オルガ様でございます。膝の上に帽子を置き、足をぶらぶらさせておいででした。
「オルガ様。どうしてこちらに」
「お待ちしておりましたの。おうちで待つより早うございますもの」
「中の話が聞こえておりましたか」
「扉が薄うございますわね、王宮のくせに」
わたくしは隣に腰を下ろしました。
窓の外はもう暗くなりかけております。
「リンダール様。誰をお出しになりますの」
「まだ決めておりません」
「エルミナ様は駄目ですわ。あの方は十八ですもの、若い方の披露には出られません」
「よくご存じですね」
「調べましたもの」
オルガ様は帽子の縁を指でなぞっておられました。
「わたくしが出ますわ」
「オルガ様」
「わたくししかおりませんでしょう。生徒はふたりで、片方は年が合わない。算術でございますわ」
わたくしは、すぐには答えませんでした。
この方は先月、七度目で足が止まった方でございます。人前で足が動かなくなる方でございます。その方を、皆さまの並ぶ床へお出しすることになります。

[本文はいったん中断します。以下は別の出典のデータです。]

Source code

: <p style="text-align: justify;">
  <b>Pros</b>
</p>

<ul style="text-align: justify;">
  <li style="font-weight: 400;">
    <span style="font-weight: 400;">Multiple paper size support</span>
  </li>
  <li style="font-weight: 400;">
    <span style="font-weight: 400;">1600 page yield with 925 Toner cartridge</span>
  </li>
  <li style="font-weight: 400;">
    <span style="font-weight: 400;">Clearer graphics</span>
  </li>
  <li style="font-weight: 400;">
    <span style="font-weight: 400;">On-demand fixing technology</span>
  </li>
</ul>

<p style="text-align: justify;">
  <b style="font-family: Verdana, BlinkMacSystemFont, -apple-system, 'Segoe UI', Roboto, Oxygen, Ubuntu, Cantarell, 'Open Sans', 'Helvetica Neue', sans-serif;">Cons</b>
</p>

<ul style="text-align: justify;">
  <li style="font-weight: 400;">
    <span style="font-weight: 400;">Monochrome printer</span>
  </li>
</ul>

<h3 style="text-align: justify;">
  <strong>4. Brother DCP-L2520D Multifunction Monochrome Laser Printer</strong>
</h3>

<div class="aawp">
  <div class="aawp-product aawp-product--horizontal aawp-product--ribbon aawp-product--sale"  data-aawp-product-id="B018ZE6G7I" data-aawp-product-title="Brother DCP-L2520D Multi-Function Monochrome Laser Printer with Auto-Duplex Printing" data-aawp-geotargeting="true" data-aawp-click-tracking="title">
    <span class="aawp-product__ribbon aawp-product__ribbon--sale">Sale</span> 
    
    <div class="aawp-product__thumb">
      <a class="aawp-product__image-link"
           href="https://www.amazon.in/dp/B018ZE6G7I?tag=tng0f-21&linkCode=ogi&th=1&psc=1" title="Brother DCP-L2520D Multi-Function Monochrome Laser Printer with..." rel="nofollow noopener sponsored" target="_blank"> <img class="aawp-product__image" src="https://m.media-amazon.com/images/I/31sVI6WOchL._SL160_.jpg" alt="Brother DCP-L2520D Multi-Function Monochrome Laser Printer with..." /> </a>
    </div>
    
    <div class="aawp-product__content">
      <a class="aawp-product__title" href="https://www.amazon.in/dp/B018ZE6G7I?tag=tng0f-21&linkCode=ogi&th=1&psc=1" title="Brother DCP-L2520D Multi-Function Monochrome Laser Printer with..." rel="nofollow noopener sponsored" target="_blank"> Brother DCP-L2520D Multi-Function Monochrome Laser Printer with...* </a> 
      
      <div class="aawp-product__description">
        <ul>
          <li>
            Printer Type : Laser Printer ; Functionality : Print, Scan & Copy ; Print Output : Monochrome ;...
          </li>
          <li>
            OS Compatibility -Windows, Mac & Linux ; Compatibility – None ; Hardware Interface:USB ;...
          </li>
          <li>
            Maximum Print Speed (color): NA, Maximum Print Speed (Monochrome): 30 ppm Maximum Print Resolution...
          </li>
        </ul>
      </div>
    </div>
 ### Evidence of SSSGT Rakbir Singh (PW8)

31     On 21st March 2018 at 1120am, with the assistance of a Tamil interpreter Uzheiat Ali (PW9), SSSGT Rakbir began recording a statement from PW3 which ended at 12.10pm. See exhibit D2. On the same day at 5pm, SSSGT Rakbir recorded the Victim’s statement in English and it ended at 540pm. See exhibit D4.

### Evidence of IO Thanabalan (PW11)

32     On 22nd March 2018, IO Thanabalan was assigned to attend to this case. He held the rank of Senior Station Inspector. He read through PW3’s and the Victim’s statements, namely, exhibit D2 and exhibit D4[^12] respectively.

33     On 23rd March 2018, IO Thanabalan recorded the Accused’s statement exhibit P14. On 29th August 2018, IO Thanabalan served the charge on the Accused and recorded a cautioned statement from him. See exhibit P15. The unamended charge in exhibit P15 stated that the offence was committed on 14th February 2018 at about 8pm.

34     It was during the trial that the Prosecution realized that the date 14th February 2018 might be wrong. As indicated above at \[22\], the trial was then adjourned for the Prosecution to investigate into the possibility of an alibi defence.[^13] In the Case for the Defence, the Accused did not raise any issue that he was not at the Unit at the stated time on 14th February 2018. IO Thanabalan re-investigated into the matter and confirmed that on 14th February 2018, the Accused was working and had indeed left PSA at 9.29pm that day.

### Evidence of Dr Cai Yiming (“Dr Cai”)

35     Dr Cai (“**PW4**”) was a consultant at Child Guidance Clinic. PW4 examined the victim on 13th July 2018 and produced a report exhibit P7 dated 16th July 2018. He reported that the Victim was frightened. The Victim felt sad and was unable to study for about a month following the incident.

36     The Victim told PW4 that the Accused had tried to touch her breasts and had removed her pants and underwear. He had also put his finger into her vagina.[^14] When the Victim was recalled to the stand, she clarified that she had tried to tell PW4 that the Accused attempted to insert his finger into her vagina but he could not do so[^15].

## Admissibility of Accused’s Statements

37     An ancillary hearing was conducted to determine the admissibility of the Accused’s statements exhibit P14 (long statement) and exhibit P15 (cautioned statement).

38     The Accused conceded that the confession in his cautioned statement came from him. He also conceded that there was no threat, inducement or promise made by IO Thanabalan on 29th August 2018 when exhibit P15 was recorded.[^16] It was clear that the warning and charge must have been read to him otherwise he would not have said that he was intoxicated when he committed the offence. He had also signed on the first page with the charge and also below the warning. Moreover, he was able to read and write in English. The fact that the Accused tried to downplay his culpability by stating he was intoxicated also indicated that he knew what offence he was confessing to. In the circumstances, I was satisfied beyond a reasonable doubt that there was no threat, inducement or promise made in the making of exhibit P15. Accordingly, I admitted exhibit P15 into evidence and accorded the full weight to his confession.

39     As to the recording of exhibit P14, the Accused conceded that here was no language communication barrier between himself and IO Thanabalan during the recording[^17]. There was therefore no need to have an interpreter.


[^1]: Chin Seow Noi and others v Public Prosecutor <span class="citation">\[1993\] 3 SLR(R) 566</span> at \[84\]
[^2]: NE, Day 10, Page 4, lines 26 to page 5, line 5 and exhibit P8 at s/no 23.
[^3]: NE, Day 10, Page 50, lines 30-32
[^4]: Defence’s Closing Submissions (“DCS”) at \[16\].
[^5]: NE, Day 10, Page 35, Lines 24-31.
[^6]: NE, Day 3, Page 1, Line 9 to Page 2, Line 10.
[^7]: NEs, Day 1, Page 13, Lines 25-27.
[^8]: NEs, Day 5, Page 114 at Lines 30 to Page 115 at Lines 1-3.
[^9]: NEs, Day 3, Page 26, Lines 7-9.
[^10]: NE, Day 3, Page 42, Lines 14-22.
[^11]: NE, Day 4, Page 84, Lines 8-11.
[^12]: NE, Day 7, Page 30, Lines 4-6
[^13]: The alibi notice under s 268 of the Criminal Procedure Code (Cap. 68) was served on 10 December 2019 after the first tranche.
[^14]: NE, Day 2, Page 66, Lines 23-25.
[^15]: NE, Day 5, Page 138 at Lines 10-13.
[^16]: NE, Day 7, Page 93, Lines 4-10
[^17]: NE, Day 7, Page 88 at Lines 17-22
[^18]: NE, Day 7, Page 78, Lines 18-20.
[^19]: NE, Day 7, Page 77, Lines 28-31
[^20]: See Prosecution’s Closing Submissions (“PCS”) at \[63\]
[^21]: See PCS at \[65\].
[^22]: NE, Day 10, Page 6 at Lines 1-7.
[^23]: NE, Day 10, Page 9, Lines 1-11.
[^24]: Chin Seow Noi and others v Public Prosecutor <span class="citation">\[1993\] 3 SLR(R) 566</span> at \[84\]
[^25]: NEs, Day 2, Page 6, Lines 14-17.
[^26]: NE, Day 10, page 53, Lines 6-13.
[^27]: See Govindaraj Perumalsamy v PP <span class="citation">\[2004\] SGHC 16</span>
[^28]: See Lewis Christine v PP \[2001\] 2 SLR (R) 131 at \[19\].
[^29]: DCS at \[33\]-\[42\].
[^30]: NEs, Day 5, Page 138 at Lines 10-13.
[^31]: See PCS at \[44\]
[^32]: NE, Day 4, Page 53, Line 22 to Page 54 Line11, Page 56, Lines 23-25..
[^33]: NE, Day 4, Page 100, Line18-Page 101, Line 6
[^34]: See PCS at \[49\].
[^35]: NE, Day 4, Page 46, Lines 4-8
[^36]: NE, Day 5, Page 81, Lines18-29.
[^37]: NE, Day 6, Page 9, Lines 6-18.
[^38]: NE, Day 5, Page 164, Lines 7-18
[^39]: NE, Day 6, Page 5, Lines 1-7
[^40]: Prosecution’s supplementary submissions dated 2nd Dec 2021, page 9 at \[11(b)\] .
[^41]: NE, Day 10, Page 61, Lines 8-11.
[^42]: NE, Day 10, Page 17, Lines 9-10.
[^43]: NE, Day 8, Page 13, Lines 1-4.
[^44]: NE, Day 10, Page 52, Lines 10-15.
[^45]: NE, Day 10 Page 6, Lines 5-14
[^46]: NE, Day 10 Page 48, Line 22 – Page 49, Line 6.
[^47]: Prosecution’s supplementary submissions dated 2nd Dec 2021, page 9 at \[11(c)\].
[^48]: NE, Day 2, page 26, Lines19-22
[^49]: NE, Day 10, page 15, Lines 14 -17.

断るのは簡単でございました。まだ早うございます、と申し上げれば済みます。
「オルガ様。人が大勢おります」
「存じております」
「止まるかもしれません」
「止まりますわ、きっと」
あっさりと仰いました。
「止まりますけれど、姉が転んだのは、止まったあとで動こうとしたからでございます。わたくし、止まったら止まったままでおりますわ。転ぶよりましですもの」
わたくしは窓のほうを見ました。
この方の言い方には、いつも算術がございます。損と得を並べて、得のほうを選ばれる。十三で身につけるようなものではございません。おそらく、姉上のことがあってから身につけられたのでございましょう。
「わかりました。ではお出しいたします」
「よろしいんですの」
「ええ。ただし、条件がひとつございます」
「またそれですのね」
「止まった時に、わたくしが数えます。お許しくださいますか」
オルガ様は帽子をかぶり、それからわたくしを見上げられました。
「……声に出して、ですの」
「はい。壁際から、声に出して」
「皆さま、笑いますわ」
「笑うでしょうね」
しばらく黙ってから、オルガ様は帽子のつばを下げて仰いました。
「笑わせておけばよろしいですわ。わたくし、笑い声はもう覚えておりますもの」
二百七十六歩は、九十二小節に三拍子を掛けただけの数でございます。掛けただけの数が人を黙らせることがあるのは、たいてい、それまで誰も掛けてみなかったからでございました。
いちばん下のお嬢様の「遅れているのではなくて、狭いだけでございますか」という一行のために、この回はございます。
並べるだけです、とクヌート様は仰いました。この宮廷でいちばん残酷な言葉でございます。人前で足の止まる十三歳が、その床へ出て参ります。